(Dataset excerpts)
=====

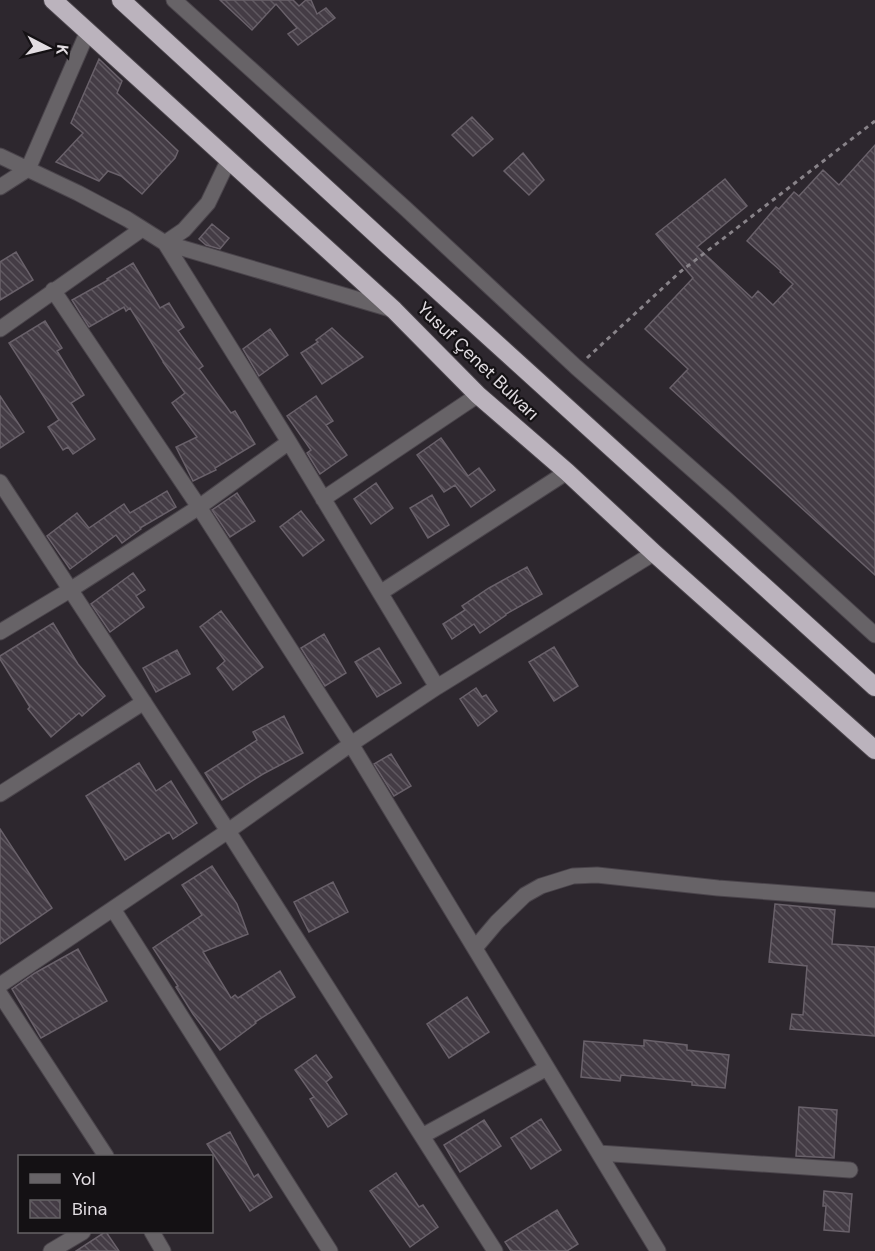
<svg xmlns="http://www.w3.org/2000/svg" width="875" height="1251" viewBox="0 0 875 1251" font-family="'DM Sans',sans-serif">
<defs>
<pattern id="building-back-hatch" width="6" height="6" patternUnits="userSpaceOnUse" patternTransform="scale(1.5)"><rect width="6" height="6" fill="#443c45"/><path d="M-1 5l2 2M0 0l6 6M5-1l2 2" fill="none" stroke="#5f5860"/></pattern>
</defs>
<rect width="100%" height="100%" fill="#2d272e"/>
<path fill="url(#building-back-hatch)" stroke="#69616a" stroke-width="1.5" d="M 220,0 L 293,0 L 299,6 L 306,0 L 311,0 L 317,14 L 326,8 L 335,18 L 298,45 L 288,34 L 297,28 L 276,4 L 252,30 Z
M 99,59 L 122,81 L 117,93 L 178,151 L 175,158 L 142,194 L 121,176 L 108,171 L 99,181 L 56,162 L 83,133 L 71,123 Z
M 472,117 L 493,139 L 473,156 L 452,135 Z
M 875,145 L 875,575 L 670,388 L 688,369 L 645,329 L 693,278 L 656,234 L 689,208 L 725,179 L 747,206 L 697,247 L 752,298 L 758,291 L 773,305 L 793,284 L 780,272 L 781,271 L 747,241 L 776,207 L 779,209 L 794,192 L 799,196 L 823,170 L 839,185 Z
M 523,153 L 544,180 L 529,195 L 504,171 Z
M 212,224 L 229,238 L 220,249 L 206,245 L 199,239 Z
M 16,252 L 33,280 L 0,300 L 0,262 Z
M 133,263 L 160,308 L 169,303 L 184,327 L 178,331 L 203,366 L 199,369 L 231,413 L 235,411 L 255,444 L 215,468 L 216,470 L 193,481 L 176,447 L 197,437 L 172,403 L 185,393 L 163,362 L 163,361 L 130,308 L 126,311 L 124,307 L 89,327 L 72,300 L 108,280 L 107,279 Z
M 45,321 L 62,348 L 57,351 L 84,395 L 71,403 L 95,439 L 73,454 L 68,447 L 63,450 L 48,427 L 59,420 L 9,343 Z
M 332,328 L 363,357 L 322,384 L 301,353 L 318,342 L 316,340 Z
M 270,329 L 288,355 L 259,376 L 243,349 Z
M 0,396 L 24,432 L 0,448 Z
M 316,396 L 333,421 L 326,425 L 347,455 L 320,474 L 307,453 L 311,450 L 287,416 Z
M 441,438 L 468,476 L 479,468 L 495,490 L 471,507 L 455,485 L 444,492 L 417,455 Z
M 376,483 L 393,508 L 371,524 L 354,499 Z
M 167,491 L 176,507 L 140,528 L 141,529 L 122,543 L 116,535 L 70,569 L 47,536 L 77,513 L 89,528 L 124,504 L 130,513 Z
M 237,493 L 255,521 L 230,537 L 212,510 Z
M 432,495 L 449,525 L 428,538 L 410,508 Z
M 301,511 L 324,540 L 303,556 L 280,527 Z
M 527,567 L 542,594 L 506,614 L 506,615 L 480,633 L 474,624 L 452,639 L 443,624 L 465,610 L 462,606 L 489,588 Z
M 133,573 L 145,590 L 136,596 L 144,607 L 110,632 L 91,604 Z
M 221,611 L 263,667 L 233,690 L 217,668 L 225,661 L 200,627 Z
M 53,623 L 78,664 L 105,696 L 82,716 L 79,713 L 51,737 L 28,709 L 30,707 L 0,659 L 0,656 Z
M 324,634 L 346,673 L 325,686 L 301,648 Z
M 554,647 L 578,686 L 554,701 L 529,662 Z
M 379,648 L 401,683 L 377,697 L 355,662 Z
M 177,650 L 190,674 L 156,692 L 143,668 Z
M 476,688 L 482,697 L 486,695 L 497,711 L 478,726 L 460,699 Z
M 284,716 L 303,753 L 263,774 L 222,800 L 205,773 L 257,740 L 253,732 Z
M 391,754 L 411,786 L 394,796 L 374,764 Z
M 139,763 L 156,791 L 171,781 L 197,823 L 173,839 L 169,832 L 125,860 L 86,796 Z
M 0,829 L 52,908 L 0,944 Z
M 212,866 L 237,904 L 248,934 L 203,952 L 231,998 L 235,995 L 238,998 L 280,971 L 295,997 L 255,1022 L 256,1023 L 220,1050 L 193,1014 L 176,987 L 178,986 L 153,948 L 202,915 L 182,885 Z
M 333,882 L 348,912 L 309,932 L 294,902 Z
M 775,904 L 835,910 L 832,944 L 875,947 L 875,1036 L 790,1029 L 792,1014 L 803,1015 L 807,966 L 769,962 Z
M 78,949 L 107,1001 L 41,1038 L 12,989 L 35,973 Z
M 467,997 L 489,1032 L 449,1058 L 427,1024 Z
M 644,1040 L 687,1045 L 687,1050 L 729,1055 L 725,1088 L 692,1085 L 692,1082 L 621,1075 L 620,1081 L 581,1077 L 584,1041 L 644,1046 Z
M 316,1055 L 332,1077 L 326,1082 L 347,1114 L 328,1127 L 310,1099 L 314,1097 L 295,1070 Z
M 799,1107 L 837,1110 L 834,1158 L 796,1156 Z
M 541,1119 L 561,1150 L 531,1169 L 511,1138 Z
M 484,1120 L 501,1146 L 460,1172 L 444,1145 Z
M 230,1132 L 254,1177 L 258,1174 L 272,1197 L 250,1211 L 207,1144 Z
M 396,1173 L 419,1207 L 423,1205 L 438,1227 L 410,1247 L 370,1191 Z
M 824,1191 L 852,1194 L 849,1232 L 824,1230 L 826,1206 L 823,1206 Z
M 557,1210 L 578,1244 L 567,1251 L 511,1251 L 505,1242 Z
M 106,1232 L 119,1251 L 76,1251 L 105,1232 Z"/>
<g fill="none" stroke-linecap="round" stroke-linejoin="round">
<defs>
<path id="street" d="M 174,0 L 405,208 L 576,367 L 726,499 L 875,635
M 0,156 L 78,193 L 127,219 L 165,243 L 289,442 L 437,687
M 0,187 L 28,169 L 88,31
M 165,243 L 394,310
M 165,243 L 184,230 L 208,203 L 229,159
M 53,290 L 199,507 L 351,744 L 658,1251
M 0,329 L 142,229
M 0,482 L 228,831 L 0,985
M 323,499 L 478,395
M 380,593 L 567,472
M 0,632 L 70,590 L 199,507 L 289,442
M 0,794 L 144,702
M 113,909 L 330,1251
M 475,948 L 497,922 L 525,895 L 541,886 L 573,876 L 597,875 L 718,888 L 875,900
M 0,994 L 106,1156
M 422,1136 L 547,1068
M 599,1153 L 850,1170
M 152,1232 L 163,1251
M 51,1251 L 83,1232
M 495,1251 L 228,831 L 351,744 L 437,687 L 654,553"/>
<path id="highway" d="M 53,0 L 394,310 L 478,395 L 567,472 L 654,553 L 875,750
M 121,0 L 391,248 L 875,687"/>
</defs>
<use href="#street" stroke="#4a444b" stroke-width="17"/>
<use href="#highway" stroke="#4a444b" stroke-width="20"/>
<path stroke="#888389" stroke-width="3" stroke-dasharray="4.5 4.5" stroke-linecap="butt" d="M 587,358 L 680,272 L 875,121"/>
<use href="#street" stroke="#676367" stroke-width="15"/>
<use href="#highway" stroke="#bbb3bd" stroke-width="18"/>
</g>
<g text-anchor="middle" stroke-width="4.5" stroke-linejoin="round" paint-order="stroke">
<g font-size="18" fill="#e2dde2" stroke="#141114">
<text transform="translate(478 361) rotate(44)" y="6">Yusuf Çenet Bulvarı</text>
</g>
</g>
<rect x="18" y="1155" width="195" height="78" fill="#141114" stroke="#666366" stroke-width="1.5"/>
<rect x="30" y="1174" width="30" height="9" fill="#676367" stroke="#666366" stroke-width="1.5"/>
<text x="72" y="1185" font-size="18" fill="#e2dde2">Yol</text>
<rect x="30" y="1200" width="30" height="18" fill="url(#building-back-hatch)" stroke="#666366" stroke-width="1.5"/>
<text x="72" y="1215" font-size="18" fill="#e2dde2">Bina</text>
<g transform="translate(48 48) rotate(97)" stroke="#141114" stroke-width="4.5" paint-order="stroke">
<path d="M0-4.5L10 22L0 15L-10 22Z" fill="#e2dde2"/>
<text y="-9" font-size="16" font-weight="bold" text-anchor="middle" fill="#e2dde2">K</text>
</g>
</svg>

=====

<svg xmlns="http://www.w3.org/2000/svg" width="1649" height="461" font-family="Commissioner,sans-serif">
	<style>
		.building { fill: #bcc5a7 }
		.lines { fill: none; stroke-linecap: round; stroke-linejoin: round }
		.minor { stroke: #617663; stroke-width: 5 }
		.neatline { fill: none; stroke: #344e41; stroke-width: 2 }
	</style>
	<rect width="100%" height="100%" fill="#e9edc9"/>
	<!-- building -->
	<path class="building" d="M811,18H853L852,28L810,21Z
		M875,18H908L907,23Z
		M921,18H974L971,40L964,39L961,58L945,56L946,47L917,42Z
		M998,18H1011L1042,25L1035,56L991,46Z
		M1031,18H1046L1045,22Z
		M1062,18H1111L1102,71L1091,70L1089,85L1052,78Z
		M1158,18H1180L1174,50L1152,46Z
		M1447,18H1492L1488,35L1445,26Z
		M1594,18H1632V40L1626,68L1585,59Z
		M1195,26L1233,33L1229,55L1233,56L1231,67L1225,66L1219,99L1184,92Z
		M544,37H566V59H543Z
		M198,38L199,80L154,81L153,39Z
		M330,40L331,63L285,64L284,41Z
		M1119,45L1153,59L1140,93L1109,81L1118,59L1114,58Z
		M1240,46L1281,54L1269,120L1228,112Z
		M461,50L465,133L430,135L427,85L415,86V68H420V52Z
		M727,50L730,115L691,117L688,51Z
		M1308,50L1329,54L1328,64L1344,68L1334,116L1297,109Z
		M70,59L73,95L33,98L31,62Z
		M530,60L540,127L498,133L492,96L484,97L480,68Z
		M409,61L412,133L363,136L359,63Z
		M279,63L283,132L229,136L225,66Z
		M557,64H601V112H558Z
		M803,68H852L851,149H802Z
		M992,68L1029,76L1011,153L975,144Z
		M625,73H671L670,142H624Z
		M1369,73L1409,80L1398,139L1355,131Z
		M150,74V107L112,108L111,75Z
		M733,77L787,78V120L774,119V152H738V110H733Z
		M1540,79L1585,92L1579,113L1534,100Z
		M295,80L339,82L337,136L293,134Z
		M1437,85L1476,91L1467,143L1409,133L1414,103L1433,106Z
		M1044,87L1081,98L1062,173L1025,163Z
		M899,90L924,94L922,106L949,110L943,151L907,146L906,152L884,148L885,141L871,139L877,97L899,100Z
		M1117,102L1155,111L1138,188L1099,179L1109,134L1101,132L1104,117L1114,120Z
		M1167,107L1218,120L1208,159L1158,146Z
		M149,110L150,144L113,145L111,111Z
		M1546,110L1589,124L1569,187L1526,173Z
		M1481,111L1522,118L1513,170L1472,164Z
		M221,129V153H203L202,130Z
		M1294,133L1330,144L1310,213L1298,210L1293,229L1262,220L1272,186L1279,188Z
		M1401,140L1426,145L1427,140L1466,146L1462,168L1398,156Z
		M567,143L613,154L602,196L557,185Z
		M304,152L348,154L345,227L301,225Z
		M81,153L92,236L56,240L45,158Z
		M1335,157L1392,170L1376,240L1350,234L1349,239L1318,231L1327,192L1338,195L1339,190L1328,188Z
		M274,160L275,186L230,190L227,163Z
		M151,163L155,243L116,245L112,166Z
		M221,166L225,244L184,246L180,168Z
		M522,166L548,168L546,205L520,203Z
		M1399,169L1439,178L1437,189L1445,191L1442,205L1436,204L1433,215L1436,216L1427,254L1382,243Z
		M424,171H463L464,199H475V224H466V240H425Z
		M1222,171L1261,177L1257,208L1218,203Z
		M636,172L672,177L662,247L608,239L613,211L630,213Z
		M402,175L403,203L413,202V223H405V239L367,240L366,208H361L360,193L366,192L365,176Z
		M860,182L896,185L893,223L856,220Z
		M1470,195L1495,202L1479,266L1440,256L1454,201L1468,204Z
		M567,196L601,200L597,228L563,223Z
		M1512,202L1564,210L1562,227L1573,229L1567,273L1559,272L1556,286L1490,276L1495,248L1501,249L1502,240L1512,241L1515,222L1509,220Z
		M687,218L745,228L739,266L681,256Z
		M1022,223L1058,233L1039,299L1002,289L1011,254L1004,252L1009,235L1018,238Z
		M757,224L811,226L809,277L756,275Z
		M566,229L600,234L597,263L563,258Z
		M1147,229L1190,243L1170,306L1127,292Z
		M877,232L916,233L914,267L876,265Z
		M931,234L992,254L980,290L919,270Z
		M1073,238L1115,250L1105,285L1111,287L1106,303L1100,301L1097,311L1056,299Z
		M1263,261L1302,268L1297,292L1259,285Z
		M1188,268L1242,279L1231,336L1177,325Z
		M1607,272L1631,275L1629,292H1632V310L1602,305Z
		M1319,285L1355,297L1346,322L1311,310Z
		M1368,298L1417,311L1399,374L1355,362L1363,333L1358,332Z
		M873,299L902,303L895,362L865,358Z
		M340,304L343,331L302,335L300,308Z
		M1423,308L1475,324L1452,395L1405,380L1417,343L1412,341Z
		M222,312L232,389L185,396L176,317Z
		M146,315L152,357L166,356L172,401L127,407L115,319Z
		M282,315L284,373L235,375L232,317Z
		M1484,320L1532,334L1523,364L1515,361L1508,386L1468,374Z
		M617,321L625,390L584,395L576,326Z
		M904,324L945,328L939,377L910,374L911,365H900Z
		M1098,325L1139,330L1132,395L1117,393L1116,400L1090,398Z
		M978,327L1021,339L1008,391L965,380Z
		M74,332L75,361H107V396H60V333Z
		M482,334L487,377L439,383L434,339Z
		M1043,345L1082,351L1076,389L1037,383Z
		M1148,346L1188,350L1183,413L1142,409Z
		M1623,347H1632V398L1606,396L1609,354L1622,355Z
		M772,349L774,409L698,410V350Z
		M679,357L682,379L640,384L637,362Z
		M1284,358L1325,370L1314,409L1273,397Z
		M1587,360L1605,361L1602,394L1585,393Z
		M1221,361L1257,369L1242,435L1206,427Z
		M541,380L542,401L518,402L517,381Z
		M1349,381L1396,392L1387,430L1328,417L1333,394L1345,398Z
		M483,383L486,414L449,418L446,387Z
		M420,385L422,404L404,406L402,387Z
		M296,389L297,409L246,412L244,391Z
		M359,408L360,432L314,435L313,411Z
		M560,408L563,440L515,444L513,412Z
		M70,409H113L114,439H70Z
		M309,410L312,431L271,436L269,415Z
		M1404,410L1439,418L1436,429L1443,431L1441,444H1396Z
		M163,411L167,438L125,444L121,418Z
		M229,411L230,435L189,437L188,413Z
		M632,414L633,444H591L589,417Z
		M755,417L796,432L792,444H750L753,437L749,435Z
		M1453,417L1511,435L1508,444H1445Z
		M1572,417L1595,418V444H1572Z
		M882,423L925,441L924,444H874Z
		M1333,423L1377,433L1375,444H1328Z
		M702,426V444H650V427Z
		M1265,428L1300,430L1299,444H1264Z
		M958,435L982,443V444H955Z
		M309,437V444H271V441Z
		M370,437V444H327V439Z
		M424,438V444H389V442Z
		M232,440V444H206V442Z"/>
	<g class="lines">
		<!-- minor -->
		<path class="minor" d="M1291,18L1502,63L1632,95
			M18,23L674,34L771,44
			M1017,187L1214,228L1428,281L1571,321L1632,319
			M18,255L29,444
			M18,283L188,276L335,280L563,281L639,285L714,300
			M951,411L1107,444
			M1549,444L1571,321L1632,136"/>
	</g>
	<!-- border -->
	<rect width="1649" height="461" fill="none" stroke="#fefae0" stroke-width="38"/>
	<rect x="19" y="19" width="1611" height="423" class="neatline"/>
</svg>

=====

Which lines of the records above hold the word "linejoin"? Copy each of them.

<g fill="none" stroke-linecap="round" stroke-linejoin="round">
<g text-anchor="middle" stroke-width="4.5" stroke-linejoin="round" paint-order="stroke">
		.lines { fill: none; stroke-linecap: round; stroke-linejoin: round }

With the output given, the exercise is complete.